Repeat each of these lines back word for word, with nothing changed.

(Collected data)
━━━

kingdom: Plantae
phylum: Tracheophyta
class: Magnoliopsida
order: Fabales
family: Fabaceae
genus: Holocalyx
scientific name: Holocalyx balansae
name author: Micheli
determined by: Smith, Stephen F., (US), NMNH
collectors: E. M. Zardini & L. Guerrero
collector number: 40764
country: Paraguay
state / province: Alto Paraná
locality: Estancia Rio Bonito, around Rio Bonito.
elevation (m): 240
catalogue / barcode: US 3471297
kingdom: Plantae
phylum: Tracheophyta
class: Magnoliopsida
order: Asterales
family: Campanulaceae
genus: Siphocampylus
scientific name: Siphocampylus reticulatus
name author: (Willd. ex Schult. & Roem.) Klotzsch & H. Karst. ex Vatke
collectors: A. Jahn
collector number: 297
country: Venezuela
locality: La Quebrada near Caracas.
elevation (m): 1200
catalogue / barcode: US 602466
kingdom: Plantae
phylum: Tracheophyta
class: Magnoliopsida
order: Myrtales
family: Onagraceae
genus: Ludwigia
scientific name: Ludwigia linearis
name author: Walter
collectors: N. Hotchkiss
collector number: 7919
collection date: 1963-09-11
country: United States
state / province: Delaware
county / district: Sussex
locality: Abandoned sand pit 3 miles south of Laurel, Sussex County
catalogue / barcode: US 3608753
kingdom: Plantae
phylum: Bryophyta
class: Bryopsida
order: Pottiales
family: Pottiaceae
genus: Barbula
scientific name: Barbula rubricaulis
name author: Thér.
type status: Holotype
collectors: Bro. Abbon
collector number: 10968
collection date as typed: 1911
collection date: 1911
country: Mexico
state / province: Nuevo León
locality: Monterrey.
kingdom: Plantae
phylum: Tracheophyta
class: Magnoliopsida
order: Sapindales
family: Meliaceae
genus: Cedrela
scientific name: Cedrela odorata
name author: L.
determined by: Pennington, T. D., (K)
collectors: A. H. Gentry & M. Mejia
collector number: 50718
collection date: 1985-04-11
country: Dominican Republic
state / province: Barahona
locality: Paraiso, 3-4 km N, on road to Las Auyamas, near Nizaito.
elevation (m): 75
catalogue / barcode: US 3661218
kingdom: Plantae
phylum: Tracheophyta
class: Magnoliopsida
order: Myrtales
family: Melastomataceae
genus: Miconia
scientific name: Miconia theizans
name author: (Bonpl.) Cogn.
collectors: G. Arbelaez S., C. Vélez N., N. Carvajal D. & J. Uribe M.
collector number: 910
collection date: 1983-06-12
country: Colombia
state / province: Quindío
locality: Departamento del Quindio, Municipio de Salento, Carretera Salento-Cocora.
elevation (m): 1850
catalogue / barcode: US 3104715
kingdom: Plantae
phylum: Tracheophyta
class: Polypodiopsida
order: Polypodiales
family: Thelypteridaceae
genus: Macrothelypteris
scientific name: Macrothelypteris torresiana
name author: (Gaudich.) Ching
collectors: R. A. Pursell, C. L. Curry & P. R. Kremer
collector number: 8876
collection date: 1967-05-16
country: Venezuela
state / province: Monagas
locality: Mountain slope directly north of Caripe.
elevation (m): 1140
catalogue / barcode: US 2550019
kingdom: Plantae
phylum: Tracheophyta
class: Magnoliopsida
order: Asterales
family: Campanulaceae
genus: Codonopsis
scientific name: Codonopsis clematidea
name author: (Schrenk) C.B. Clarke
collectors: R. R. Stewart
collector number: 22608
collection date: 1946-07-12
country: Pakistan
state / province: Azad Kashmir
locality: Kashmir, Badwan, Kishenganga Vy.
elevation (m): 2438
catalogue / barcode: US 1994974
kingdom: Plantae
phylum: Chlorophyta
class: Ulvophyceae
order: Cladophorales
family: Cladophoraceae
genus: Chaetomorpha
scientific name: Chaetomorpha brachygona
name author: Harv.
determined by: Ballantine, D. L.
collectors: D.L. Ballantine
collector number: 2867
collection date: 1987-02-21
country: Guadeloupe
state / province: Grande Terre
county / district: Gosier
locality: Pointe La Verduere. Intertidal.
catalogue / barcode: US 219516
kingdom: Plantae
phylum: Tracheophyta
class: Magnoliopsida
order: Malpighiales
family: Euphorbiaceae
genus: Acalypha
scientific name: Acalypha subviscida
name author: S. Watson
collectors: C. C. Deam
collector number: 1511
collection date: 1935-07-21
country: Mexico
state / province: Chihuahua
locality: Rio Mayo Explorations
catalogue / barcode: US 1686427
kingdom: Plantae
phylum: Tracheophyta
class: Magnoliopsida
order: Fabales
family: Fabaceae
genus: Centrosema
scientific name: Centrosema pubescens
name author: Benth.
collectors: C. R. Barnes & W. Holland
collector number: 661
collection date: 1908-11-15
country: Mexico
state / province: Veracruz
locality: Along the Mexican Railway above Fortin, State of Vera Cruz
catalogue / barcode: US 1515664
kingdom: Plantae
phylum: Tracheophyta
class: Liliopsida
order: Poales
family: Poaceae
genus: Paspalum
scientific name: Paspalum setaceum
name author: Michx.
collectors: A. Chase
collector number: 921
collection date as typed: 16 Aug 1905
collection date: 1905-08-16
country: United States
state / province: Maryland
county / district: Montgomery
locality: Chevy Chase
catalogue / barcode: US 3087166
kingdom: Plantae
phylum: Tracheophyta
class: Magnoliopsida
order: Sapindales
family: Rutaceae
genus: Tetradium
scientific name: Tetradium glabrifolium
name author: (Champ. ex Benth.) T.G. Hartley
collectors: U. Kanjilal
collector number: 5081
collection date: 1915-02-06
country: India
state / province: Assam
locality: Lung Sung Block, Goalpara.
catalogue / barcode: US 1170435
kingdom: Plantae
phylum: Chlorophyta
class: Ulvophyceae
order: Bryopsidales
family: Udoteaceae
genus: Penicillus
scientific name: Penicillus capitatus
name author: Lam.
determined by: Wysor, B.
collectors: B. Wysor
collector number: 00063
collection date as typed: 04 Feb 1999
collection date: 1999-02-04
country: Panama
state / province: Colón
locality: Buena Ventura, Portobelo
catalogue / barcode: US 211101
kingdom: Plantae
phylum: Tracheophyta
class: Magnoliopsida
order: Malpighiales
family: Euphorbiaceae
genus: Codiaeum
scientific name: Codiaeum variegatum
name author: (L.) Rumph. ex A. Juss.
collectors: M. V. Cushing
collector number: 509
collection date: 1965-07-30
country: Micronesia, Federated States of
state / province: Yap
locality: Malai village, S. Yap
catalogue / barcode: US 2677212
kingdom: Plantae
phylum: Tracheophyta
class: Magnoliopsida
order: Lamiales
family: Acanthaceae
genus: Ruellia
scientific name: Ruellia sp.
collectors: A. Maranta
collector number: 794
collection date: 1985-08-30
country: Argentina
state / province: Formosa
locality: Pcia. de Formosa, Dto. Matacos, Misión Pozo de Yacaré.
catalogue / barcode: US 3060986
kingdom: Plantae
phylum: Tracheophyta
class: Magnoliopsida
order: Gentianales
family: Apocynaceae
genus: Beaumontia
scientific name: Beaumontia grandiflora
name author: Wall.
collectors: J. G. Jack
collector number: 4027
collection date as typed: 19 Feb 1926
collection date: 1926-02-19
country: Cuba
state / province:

━━━

> [Task answer]:
kingdom: Plantae
phylum: Tracheophyta
class: Magnoliopsida
order: Fabales
family: Fabaceae
genus: Holocalyx
scientific name: Holocalyx balansae
name author: Micheli
determined by: Smith, Stephen F., (US), NMNH
collectors: E. M. Zardini & L. Guerrero
collector number: 40764
country: Paraguay
state / province: Alto Paraná
locality: Estancia Rio Bonito, around Rio Bonito.
elevation (m): 240
catalogue / barcode: US 3471297
kingdom: Plantae
phylum: Tracheophyta
class: Magnoliopsida
order: Asterales
family: Campanulaceae
genus: Siphocampylus
scientific name: Siphocampylus reticulatus
name author: (Willd. ex Schult. & Roem.) Klotzsch & H. Karst. ex Vatke
collectors: A. Jahn
collector number: 297
country: Venezuela
locality: La Quebrada near Caracas.
elevation (m): 1200
catalogue / barcode: US 602466
kingdom: Plantae
phylum: Tracheophyta
class: Magnoliopsida
order: Myrtales
family: Onagraceae
genus: Ludwigia
scientific name: Ludwigia linearis
name author: Walter
collectors: N. Hotchkiss
collector number: 7919
collection date: 1963-09-11
country: United States
state / province: Delaware
county / district: Sussex
locality: Abandoned sand pit 3 miles south of Laurel, Sussex County
catalogue / barcode: US 3608753
kingdom: Plantae
phylum: Bryophyta
class: Bryopsida
order: Pottiales
family: Pottiaceae
genus: Barbula
scientific name: Barbula rubricaulis
name author: Thér.
type status: Holotype
collectors: Bro. Abbon
collector number: 10968
collection date as typed: 1911
collection date: 1911
country: Mexico
state / province: Nuevo León
locality: Monterrey.
kingdom: Plantae
phylum: Tracheophyta
class: Magnoliopsida
order: Sapindales
family: Meliaceae
genus: Cedrela
scientific name: Cedrela odorata
name author: L.
determined by: Pennington, T. D., (K)
collectors: A. H. Gentry & M. Mejia
collector number: 50718
collection date: 1985-04-11
country: Dominican Republic
state / province: Barahona
locality: Paraiso, 3-4 km N, on road to Las Auyamas, near Nizaito.
elevation (m): 75
catalogue / barcode: US 3661218
kingdom: Plantae
phylum: Tracheophyta
class: Magnoliopsida
order: Myrtales
family: Melastomataceae
genus: Miconia
scientific name: Miconia theizans
name author: (Bonpl.) Cogn.
collectors: G. Arbelaez S., C. Vélez N., N. Carvajal D. & J. Uribe M.
collector number: 910
collection date: 1983-06-12
country: Colombia
state / province: Quindío
locality: Departamento del Quindio, Municipio de Salento, Carretera Salento-Cocora.
elevation (m): 1850
catalogue / barcode: US 3104715
kingdom: Plantae
phylum: Tracheophyta
class: Polypodiopsida
order: Polypodiales
family: Thelypteridaceae
genus: Macrothelypteris
scientific name: Macrothelypteris torresiana
name author: (Gaudich.) Ching
collectors: R. A. Pursell, C. L. Curry & P. R. Kremer
collector number: 8876
collection date: 1967-05-16
country: Venezuela
state / province: Monagas
locality: Mountain slope directly north of Caripe.
elevation (m): 1140
catalogue / barcode: US 2550019
kingdom: Plantae
phylum: Tracheophyta
class: Magnoliopsida
order: Asterales
family: Campanulaceae
genus: Codonopsis
scientific name: Codonopsis clematidea
name author: (Schrenk) C.B. Clarke
collectors: R. R. Stewart
collector number: 22608
collection date: 1946-07-12
country: Pakistan
state / province: Azad Kashmir
locality: Kashmir, Badwan, Kishenganga Vy.
elevation (m): 2438
catalogue / barcode: US 1994974
kingdom: Plantae
phylum: Chlorophyta
class: Ulvophyceae
order: Cladophorales
family: Cladophoraceae
genus: Chaetomorpha
scientific name: Chaetomorpha brachygona
name author: Harv.
determined by: Ballantine, D. L.
collectors: D.L. Ballantine
collector number: 2867
collection date: 1987-02-21
country: Guadeloupe
state / province: Grande Terre
county / district: Gosier
locality: Pointe La Verduere. Intertidal.
catalogue / barcode: US 219516
kingdom: Plantae
phylum: Tracheophyta
class: Magnoliopsida
order: Malpighiales
family: Euphorbiaceae
genus: Acalypha
scientific name: Acalypha subviscida
name author: S. Watson
collectors: C. C. Deam
collector number: 1511
collection date: 1935-07-21
country: Mexico
state / province: Chihuahua
locality: Rio Mayo Explorations
catalogue / barcode: US 1686427
kingdom: Plantae
phylum: Tracheophyta
class: Magnoliopsida
order: Fabales
family: Fabaceae
genus: Centrosema
scientific name: Centrosema pubescens
name author: Benth.
collectors: C. R. Barnes & W. Holland
collector number: 661
collection date: 1908-11-15
country: Mexico
state / province: Veracruz
locality: Along the Mexican Railway above Fortin, State of Vera Cruz
catalogue / barcode: US 1515664
kingdom: Plantae
phylum: Tracheophyta
class: Liliopsida
order: Poales
family: Poaceae
genus: Paspalum
scientific name: Paspalum setaceum
name author: Michx.
collectors: A. Chase
collector number: 921
collection date as typed: 16 Aug 1905
collection date: 1905-08-16
country: United States
state / province: Maryland
county / district: Montgomery
locality: Chevy Chase
catalogue / barcode: US 3087166
kingdom: Plantae
phylum: Tracheophyta
class: Magnoliopsida
order: Sapindales
family: Rutaceae
genus: Tetradium
scientific name: Tetradium glabrifolium
name author: (Champ. ex Benth.) T.G. Hartley
collectors: U. Kanjilal
collector number: 5081
collection date: 1915-02-06
country: India
state / province: Assam
locality: Lung Sung Block, Goalpara.
catalogue / barcode: US 1170435
kingdom: Plantae
phylum: Chlorophyta
class: Ulvophyceae
order: Bryopsidales
family: Udoteaceae
genus: Penicillus
scientific name: Penicillus capitatus
name author: Lam.
determined by: Wysor, B.
collectors: B. Wysor
collector number: 00063
collection date as typed: 04 Feb 1999
collection date: 1999-02-04
country: Panama
state / province: Colón
locality: Buena Ventura, Portobelo
catalogue / barcode: US 211101
kingdom: Plantae
phylum: Tracheophyta
class: Magnoliopsida
order: Malpighiales
family: Euphorbiaceae
genus: Codiaeum
scientific name: Codiaeum variegatum
name author: (L.) Rumph. ex A. Juss.
collectors: M. V. Cushing
collector number: 509
collection date: 1965-07-30
country: Micronesia, Federated States of
state / province: Yap
locality: Malai village, S. Yap
catalogue / barcode: US 2677212
kingdom: Plantae
phylum: Tracheophyta
class: Magnoliopsida
order: Lamiales
family: Acanthaceae
genus: Ruellia
scientific name: Ruellia sp.
collectors: A. Maranta
collector number: 794
collection date: 1985-08-30
country: Argentina
state / province: Formosa
locality: Pcia. de Formosa, Dto. Matacos, Misión Pozo de Yacaré.
catalogue / barcode: US 3060986
kingdom: Plantae
phylum: Tracheophyta
class: Magnoliopsida
order: Gentianales
family: Apocynaceae
genus: Beaumontia
scientific name: Beaumontia grandiflora
name author: Wall.
collectors: J. G. Jack
collector number: 4027
collection date as typed: 19 Feb 1926
collection date: 1926-02-19
country: Cuba
state / province:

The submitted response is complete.